Auch wenn Frau Korber es nicht explizit im Sinn hatte, ist das Buch ein Appell, genauer hinzuschauen, Menschen in diesem Lebenslagen nicht alleine zu lassen. Dabei sind wir alle gefragt! Korber schreibt nichts darüber- dennoch wäre es interessant zu wissen, ob die Eltern der Schulkameraden von Simon das Handeln der Lehrkraft auf einem Elternabend hinterfragt haben, weil es ihnen befremdlich vorkam, dass ein Kind von der Gemeinschaft separiert wird und in einen Extraraum weggesperrt ist. An diesem Beispiel drängt sich mir allerdings noch eine ganz andere Frage auf: wie kann es sein, dass eine Lehrkraft so viel Macht über ein Kind hat, dass sie alleine entscheiden kann, ihm die Freiheit zu entziehen? Ist Schule wirklich so ein rechtsfreier Raum oder ist das, was Simon erlebt hat nur ein bedauerlicher Einzelfall?

Fazit

Korber ist Autorin historischer Romane und Krimis. Mit diesem Buch hat sie einen autobiografischen Lebenskrimi geschrieben- in dem Personen und Handlungen nicht frei erfunden sind, sondern ihrer Realität entstammen. Sie beschreibt ihre Gefühle und verschweigt dabei weder Frust noch Hass. Das ist eine Seite. Eine andere Seite beschreibt eine tiefe Verbindung zu ihrem Sohn Simon, die von Liebe und Verbundenheit geprägt ist, obwohl er oder gerade weil er ihr so viel abverlangt. Es ist anrührend zu lesen, dass es auch wundersame Momente gibt – z.B. als er den Satz sagt: „Ich liebe dich nicht- aber ich möchte es mal können“.
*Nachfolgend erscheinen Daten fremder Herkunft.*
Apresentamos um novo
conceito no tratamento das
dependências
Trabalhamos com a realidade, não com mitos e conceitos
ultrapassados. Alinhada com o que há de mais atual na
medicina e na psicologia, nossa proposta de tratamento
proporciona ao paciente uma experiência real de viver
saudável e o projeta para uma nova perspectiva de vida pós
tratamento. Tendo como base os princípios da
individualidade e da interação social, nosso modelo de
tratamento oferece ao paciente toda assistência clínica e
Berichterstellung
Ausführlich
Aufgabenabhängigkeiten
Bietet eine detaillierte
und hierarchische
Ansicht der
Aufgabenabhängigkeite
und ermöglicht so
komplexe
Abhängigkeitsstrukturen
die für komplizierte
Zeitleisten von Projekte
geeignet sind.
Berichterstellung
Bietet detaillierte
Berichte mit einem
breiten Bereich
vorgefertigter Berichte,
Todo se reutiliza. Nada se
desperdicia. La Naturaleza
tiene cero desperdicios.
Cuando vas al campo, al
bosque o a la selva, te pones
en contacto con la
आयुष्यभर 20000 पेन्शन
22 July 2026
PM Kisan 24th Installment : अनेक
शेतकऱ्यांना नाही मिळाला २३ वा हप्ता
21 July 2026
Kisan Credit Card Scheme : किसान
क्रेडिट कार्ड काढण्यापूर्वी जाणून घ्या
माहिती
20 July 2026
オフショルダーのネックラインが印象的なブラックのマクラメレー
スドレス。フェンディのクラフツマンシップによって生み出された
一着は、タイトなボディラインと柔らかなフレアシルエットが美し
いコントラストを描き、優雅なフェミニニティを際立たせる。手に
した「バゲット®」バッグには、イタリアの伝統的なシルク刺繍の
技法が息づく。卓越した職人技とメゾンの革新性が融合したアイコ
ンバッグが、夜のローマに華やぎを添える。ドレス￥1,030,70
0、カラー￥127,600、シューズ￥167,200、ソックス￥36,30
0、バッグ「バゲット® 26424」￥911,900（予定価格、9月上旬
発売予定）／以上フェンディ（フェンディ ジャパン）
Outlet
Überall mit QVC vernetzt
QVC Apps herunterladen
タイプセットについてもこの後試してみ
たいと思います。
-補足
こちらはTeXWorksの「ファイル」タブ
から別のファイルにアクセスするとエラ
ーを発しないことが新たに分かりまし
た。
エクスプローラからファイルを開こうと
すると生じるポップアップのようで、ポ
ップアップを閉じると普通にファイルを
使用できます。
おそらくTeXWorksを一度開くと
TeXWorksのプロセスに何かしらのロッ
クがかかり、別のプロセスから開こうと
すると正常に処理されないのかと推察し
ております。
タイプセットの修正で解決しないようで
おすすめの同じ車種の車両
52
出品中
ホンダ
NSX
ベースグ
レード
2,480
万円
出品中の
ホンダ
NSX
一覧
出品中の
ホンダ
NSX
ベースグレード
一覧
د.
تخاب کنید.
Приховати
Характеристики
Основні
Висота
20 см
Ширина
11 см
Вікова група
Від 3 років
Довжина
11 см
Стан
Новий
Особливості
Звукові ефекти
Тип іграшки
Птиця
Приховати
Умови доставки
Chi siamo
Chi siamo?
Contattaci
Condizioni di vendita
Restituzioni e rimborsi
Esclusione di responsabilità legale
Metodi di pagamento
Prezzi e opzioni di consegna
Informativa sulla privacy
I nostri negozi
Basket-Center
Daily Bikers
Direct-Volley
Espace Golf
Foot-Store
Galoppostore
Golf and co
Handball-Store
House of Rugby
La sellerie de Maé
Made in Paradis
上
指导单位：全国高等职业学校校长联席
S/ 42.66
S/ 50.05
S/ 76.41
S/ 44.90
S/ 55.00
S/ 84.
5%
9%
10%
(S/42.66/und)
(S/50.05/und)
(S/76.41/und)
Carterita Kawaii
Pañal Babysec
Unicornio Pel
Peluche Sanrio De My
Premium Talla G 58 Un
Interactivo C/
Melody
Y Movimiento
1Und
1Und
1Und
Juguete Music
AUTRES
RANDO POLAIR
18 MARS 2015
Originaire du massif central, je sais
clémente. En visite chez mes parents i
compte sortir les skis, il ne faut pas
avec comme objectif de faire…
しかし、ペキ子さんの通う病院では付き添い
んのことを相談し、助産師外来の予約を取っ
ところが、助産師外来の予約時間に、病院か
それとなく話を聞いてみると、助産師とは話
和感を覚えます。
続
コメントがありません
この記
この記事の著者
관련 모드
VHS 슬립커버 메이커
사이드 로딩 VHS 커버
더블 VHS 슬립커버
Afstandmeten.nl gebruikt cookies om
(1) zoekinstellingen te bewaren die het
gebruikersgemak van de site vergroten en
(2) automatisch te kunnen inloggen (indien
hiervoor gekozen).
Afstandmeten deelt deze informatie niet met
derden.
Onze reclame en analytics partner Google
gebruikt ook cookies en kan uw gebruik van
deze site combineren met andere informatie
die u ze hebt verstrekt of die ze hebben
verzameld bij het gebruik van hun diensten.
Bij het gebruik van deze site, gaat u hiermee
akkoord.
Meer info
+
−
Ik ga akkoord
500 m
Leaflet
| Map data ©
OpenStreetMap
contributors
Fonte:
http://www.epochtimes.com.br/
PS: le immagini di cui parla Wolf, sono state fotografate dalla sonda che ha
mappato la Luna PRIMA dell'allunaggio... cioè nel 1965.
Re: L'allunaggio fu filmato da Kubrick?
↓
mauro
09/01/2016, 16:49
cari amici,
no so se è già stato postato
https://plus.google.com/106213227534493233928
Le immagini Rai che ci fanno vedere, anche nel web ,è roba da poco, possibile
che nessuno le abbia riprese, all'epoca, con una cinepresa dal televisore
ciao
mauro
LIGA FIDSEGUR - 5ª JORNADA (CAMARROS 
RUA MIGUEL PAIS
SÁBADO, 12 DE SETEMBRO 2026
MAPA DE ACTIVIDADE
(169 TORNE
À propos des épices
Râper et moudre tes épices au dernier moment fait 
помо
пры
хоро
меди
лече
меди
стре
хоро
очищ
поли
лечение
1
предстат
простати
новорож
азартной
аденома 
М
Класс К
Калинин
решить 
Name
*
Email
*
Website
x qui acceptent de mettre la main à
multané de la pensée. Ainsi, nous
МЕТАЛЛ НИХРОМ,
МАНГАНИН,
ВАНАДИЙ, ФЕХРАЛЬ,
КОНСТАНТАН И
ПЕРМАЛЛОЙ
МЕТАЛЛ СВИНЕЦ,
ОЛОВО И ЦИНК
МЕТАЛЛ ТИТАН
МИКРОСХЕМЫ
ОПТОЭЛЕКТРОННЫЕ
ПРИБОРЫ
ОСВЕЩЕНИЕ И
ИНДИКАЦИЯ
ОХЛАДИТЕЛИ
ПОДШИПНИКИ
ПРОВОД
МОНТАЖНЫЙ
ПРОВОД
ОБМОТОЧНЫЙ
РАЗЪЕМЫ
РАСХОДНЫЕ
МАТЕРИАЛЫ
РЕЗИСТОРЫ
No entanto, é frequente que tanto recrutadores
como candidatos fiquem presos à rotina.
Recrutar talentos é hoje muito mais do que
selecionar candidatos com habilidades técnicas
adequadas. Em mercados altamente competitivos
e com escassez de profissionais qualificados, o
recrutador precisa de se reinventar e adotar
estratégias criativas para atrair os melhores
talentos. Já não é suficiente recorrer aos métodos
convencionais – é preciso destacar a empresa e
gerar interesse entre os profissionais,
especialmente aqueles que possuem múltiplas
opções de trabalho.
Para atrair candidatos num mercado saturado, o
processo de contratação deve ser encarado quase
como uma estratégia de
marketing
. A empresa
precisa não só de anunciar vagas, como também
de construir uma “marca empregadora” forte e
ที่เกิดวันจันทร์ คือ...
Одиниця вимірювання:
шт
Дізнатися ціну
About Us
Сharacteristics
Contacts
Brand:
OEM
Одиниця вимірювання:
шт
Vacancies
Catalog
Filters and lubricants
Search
Frau Korber beweist Mut, so offen und schonungslos über ihr Leben mit einem Kind wie Simon zu schreiben. Sie tabuisiert nichts. Der Leser hat teil an dem Erleben der Mutter, die in allen Lebenslagen und rund um die Uhr präsent sein muss. Mutter eines autistischen Kindes zu sein heißt zwischen dem Kind und den Anforderungen der Umwelt zu stehen. Sie muss diesem Kind die Welt in besonderem Maß übersetzen und umgekehrt muss sie der Welt die Besonderheiten ihres Sohnes nahe bringen. Das ist eine anspruchsvolle Aufgabe. Korber ist es mit diesem Buch gelungen, die Vielschichtigkeit und Schwere zu schildern und gleichzeitig deutlich zu machen, wie sehr sie ihren Sohn, der ihr so viel abverlangt, liebt.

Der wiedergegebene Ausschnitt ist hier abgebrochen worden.